- _Exercise description_:
Please repeat, from the entries that follow, the lines from the one containing "26: (434, 277)" through the one containing "35: (290, 306)" exactly, adding nothing.

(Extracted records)
• • • • •

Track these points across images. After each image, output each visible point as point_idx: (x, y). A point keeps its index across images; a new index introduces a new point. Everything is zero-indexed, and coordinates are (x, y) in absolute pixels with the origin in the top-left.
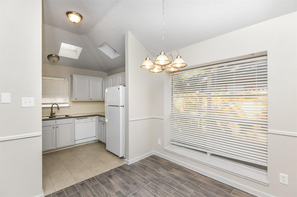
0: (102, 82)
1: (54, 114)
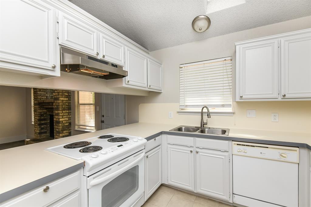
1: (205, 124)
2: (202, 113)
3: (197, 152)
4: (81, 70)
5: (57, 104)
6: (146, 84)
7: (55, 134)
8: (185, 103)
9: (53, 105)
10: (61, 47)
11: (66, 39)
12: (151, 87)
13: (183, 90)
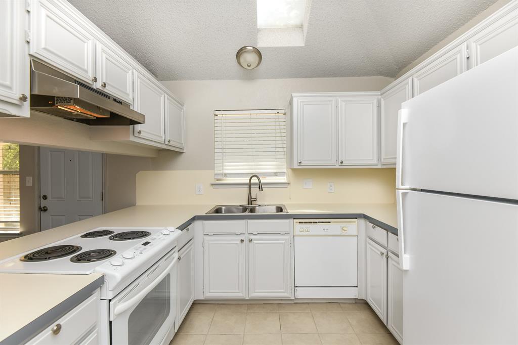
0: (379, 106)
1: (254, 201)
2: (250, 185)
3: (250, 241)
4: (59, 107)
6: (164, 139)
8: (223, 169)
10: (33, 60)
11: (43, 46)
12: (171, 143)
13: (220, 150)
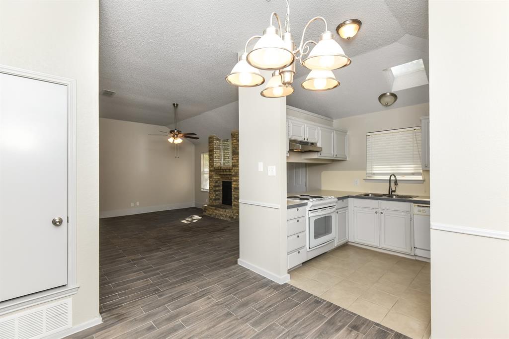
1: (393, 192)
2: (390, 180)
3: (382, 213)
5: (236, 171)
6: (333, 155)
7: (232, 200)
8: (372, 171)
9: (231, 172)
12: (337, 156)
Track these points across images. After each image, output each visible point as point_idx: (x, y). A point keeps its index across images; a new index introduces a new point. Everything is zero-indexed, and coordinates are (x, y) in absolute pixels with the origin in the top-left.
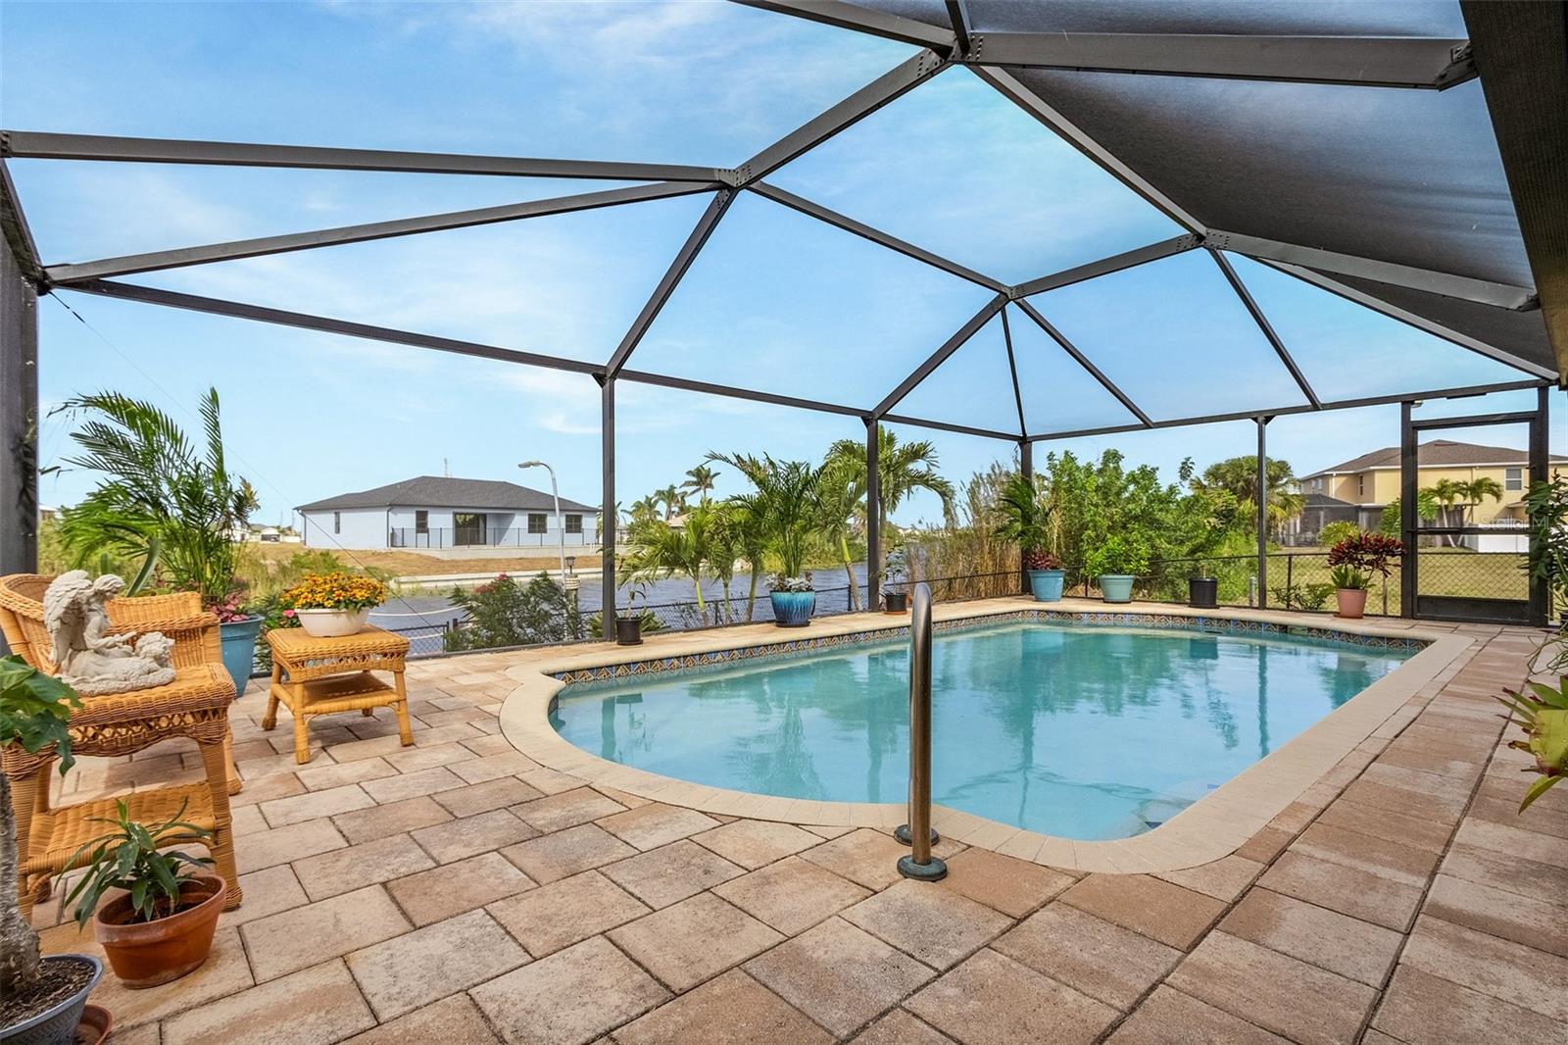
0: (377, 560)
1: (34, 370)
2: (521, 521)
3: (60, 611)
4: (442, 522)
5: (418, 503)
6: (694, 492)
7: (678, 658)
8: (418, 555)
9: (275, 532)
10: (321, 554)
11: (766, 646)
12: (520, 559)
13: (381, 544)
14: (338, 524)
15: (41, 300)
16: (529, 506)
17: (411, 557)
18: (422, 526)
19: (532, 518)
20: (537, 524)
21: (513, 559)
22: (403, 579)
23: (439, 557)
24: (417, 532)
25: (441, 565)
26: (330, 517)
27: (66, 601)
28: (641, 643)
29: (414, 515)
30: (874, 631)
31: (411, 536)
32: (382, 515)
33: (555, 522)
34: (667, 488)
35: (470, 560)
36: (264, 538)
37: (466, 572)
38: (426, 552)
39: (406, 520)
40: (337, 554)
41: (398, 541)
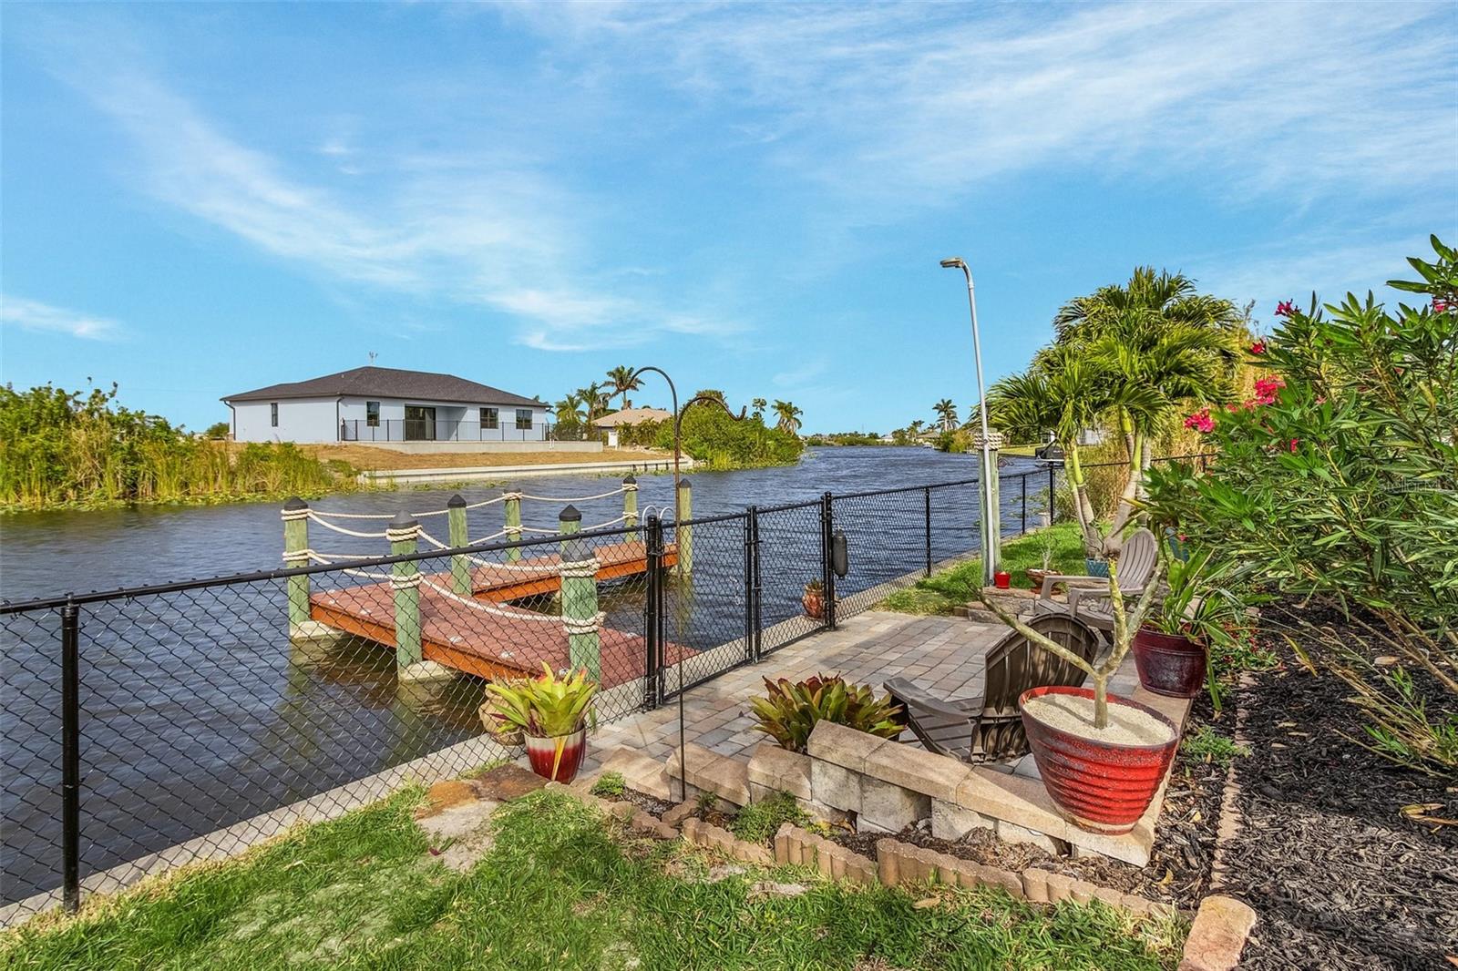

• • • • •

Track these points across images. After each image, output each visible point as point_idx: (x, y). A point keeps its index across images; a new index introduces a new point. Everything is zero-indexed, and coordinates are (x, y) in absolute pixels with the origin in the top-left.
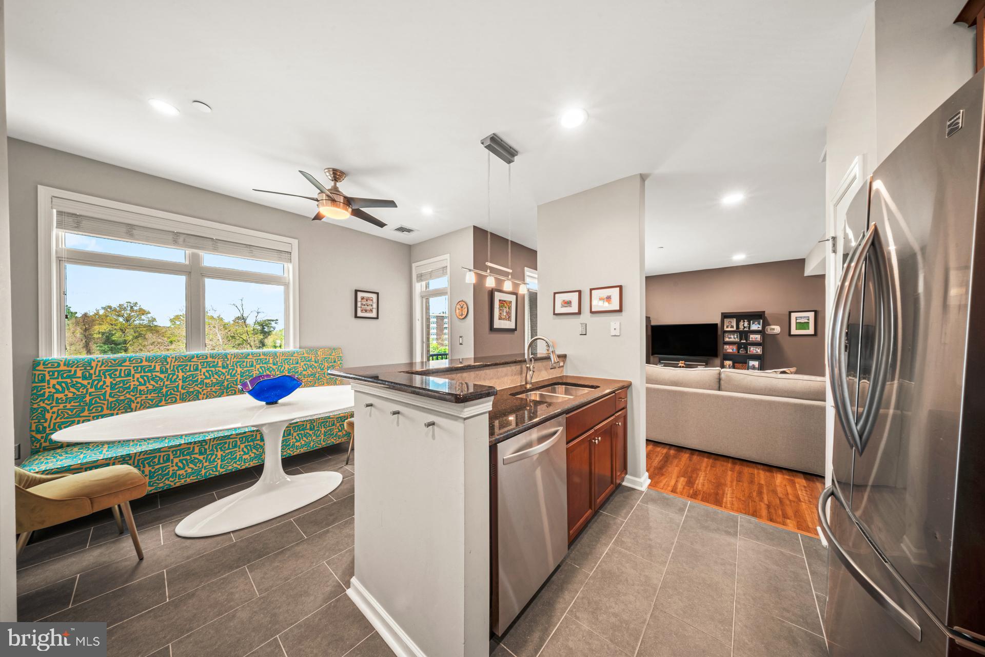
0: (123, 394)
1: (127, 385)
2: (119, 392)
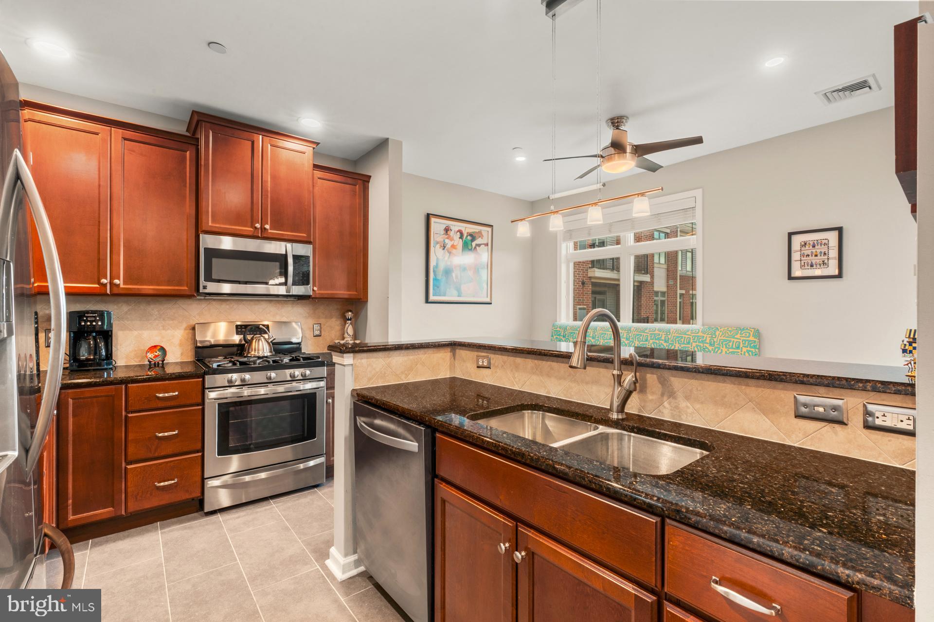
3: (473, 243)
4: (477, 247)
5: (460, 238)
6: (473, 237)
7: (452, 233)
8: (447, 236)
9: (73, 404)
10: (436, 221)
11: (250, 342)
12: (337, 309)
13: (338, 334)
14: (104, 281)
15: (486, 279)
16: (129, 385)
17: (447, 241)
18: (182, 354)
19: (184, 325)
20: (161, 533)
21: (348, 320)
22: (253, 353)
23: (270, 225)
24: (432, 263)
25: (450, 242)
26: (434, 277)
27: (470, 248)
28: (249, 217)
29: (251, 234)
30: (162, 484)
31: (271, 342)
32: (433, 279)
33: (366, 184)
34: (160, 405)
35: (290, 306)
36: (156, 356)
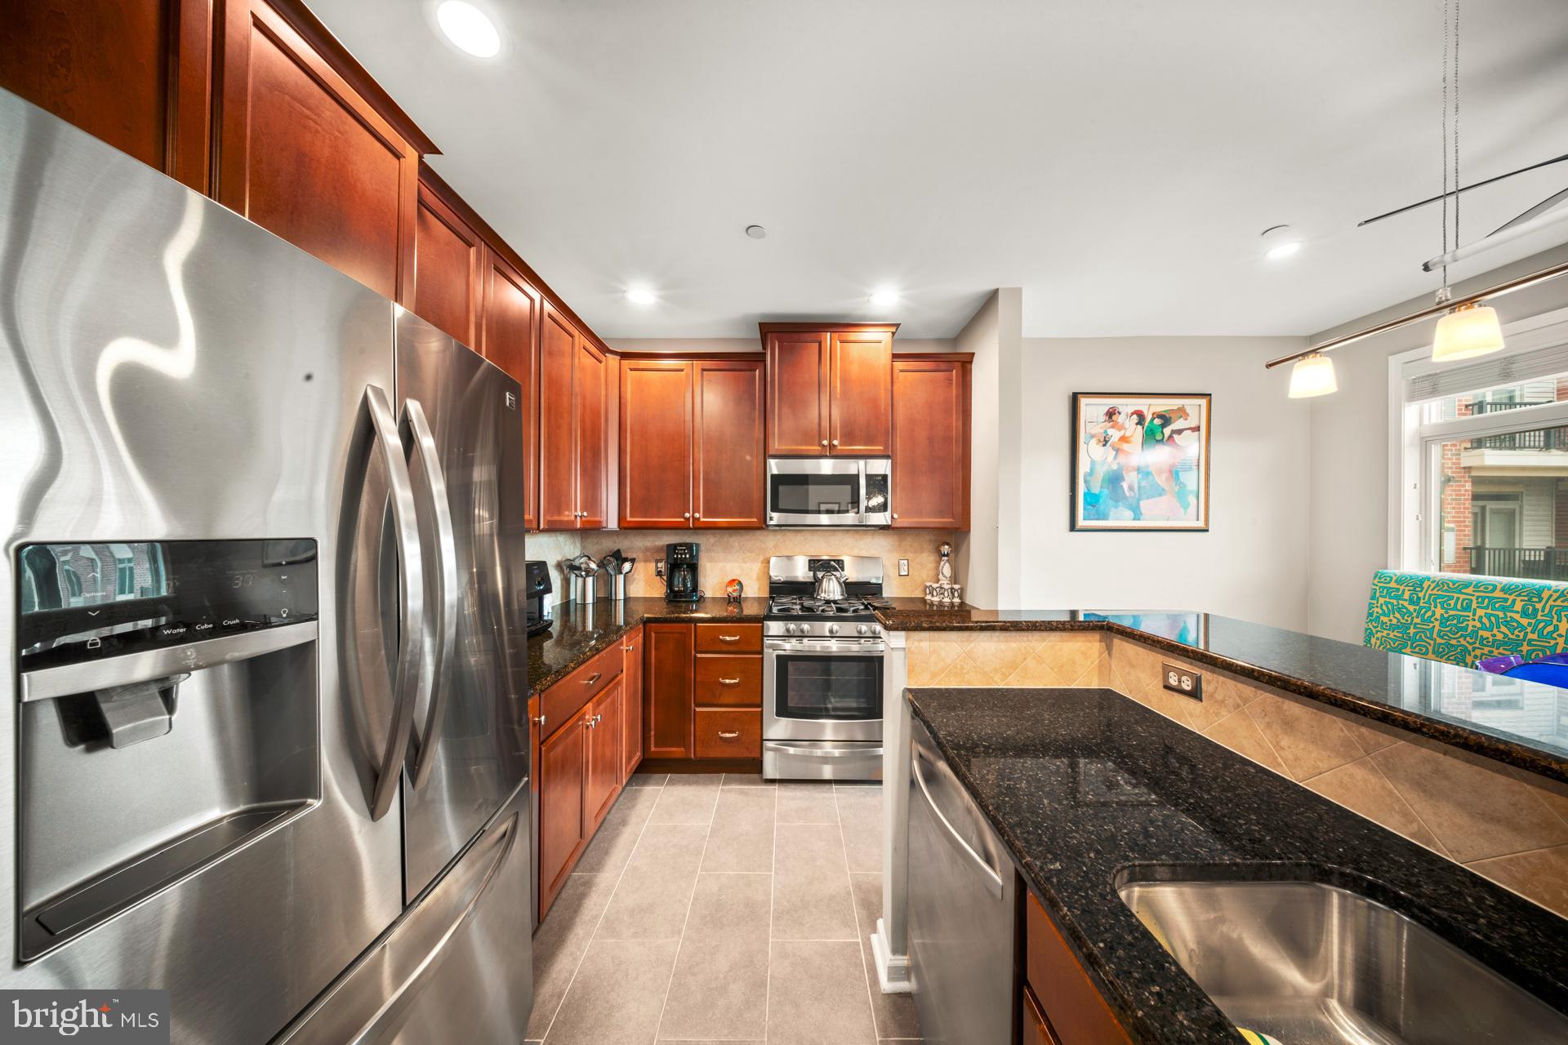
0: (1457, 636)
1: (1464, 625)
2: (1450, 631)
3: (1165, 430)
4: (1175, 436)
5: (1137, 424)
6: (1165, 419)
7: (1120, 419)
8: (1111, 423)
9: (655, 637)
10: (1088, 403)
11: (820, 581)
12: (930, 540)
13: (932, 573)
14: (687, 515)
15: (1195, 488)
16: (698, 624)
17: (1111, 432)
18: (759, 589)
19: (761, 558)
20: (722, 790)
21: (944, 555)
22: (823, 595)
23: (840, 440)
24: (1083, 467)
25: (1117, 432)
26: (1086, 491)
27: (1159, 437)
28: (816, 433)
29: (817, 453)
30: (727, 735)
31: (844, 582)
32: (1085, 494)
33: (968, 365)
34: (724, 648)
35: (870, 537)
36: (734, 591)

• • • • •

- _Solution to this exercise_:
26: (434, 277)
27: (470, 248)
28: (249, 217)
29: (251, 234)
30: (162, 484)
31: (271, 342)
32: (433, 279)
33: (366, 184)
34: (160, 405)
35: (290, 306)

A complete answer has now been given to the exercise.